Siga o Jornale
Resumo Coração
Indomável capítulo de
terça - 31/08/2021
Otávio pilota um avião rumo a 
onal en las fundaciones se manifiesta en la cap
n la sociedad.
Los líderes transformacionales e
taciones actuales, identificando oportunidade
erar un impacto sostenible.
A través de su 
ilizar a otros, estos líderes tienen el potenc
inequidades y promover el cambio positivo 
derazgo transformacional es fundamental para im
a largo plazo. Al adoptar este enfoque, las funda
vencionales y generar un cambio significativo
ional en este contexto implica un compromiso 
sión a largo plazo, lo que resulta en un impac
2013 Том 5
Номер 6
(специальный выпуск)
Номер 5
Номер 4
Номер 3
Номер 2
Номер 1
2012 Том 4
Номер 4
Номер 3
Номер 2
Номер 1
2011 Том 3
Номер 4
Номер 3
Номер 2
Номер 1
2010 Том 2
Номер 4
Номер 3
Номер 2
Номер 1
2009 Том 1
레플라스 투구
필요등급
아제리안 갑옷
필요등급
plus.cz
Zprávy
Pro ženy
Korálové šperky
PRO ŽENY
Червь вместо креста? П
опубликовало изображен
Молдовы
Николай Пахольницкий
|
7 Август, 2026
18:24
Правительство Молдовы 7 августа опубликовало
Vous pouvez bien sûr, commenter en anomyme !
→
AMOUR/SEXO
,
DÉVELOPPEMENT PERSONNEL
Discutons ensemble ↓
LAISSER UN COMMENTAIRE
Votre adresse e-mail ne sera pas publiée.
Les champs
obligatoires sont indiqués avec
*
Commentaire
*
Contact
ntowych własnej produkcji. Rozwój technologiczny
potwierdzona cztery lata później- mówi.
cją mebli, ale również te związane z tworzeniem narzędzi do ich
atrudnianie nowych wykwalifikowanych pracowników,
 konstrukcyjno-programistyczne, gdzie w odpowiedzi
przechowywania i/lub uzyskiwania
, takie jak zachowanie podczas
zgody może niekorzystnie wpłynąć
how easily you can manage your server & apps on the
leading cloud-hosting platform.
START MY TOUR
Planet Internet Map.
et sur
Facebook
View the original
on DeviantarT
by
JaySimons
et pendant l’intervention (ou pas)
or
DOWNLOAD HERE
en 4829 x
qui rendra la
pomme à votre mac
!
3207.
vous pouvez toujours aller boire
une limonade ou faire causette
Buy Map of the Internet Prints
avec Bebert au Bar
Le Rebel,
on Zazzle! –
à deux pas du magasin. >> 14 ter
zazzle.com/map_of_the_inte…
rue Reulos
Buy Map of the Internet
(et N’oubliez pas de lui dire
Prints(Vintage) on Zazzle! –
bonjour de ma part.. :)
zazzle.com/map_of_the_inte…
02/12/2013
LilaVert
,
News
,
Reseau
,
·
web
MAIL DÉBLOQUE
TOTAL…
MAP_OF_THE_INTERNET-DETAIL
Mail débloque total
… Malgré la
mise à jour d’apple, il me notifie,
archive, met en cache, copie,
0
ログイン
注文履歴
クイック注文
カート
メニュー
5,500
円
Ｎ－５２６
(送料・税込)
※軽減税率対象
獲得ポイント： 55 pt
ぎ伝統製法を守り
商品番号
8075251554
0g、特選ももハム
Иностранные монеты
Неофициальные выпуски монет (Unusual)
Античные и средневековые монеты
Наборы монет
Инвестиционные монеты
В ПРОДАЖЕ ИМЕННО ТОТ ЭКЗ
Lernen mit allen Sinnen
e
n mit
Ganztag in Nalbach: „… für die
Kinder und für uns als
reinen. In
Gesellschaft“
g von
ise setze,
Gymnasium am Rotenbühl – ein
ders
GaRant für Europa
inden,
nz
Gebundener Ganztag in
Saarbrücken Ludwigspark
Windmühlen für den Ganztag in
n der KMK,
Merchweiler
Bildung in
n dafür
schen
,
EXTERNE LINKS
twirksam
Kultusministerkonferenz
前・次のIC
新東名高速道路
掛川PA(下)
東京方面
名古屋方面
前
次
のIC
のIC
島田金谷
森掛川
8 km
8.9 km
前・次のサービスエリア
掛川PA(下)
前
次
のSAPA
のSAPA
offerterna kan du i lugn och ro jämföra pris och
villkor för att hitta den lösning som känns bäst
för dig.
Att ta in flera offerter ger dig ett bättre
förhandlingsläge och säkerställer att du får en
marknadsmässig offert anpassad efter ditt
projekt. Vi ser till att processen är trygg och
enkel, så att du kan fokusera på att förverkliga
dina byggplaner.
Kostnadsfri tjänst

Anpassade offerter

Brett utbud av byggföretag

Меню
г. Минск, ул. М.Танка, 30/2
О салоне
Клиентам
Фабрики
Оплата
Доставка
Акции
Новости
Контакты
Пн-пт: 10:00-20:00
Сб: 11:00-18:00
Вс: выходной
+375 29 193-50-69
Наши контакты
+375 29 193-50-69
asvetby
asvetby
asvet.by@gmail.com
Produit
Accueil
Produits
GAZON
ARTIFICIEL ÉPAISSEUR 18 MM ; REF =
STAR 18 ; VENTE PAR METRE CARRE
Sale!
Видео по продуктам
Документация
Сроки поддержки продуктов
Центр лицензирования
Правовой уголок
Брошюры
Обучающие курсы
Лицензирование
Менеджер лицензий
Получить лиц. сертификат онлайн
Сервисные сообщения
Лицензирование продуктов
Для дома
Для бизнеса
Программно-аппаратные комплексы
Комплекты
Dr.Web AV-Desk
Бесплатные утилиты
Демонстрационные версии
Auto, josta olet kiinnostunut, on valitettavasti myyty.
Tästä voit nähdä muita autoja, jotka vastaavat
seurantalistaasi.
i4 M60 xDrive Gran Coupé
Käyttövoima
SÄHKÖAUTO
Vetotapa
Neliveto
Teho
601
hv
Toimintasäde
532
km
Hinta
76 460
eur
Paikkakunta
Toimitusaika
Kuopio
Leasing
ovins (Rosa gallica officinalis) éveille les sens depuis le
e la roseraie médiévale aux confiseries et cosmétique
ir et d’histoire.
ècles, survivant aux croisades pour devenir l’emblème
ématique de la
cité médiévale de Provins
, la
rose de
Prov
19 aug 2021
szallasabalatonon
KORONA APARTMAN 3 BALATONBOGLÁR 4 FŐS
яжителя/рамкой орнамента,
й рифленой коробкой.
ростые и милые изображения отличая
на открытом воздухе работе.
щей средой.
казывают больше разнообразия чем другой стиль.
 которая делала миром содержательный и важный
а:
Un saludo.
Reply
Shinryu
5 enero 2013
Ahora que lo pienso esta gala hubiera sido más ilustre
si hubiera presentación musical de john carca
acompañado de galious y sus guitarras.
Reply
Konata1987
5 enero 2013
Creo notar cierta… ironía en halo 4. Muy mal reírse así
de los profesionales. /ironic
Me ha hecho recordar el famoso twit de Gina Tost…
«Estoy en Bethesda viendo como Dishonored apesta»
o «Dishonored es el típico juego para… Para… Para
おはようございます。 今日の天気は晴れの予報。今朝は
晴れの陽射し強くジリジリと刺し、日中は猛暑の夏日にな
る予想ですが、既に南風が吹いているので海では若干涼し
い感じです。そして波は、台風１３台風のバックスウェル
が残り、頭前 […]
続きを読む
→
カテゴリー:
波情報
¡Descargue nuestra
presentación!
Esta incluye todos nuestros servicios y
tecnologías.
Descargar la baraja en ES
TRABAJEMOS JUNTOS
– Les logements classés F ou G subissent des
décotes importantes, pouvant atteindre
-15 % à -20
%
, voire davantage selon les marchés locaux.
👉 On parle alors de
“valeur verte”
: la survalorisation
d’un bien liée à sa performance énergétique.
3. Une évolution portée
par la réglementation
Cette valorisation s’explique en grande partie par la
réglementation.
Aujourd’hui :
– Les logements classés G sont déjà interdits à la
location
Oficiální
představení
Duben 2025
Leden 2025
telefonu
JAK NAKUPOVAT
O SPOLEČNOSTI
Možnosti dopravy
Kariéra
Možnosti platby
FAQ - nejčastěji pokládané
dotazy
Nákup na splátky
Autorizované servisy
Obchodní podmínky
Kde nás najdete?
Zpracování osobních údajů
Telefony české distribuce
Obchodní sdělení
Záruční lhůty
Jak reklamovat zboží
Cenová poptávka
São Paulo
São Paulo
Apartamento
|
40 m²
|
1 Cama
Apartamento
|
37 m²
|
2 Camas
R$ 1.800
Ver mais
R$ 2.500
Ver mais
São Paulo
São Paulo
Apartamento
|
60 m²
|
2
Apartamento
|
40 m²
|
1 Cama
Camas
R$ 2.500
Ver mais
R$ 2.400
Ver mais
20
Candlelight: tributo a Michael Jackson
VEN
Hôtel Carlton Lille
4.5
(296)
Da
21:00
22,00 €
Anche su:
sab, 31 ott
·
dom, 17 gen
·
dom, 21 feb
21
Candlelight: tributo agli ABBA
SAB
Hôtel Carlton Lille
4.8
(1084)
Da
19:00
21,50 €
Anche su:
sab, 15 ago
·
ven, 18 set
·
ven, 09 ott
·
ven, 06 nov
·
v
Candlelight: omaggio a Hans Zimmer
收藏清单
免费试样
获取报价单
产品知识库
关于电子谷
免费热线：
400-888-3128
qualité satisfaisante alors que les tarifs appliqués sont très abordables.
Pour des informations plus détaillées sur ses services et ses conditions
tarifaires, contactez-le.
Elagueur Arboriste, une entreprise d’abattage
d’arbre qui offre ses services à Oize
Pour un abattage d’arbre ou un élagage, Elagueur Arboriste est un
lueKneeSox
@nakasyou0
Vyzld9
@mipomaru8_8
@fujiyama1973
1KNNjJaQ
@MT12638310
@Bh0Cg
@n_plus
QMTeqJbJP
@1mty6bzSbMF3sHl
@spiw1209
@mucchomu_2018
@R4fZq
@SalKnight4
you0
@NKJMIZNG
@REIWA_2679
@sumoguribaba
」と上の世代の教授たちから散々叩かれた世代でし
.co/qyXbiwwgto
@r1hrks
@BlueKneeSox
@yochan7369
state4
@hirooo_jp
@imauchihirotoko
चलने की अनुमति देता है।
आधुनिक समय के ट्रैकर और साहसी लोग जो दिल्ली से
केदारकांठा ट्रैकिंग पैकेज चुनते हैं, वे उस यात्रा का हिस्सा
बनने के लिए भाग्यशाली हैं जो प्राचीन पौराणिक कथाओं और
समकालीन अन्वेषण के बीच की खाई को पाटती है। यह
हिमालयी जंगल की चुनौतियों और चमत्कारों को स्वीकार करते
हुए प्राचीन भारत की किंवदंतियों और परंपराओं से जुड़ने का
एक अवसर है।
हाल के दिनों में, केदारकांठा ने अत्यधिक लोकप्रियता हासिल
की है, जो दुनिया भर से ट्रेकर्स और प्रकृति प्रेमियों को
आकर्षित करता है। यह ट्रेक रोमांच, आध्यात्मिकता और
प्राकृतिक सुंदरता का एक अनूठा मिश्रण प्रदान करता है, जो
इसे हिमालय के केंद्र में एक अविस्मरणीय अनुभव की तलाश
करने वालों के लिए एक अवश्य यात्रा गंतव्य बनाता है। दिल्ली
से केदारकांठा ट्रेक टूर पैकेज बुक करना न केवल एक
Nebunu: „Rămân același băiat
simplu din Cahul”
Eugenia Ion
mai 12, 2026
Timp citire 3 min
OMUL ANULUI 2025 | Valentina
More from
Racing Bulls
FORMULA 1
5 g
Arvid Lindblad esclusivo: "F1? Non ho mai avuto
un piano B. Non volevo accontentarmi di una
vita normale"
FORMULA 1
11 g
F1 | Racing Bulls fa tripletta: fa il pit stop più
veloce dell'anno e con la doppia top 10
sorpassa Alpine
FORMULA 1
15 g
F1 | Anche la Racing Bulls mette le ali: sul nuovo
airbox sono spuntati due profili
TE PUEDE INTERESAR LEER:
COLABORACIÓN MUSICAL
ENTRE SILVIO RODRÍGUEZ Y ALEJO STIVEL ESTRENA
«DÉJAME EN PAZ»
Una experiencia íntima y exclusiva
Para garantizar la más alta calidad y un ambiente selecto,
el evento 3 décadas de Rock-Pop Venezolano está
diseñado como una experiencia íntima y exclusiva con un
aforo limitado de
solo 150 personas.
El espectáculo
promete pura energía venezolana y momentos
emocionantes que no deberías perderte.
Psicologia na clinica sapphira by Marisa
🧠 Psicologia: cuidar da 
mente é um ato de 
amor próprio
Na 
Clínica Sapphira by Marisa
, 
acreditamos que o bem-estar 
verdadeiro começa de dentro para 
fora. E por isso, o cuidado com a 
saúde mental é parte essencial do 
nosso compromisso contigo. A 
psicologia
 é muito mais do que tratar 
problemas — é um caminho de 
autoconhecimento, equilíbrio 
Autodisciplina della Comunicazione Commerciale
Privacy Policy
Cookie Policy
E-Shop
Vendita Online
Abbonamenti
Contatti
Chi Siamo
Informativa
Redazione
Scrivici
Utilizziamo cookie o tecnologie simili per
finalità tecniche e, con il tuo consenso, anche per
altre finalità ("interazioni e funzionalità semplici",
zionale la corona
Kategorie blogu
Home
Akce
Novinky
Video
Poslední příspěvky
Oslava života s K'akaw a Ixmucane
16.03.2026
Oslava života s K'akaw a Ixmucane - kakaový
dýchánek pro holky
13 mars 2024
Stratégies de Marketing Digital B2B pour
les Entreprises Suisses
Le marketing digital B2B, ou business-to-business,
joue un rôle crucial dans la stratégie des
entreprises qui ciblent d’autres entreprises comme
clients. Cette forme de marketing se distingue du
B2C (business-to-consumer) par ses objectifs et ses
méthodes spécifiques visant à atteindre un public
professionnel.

- _Work to complete_
Report every line containing the string "Bulls" in the material.

- _Output below_
Racing Bulls
F1 | Racing Bulls fa tripletta: fa il pit stop più
F1 | Anche la Racing Bulls mette le ali: sul nuovo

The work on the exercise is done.